### ACTION ITEM:
According to the passage about Bonaparte below, how many men did he have available?

If we confine ourselves to an overall impression of the situation, then Bonaparte seems like a land speculator who pretends to be richer than he actually is. He did not have much more than a couple of hundred thousand men available, and he tried his luck with them. Had he succeeded in overthrowing the coalition, or at least in securing France’s borders, then afterward—while still far from having increased his strength—he would have revealed the miserable performance of his opponents by showing how his incomparable boldness had enabled him to accomplish so much with so little. But now that the attempt has failed, and actually seems to have been impossible all along, he does not want to look like a reckless adventurer. Instead he says his preparations were colossal and claims that the French people were making tremendous efforts for him out of enthusiasm and devotion. These are entirely natural expressions of his great vanity and low regard for the truth, but this side of his character reduces his significance as a writer of history far below that of other military leaders whose memoirs have become a primary authority for historians.

### DATA EXCERPT:
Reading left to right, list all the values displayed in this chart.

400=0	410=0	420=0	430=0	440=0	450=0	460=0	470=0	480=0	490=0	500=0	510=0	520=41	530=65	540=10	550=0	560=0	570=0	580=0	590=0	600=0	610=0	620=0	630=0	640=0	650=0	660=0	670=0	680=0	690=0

### REPLY:
Not much more than a couple of hundred thousand men.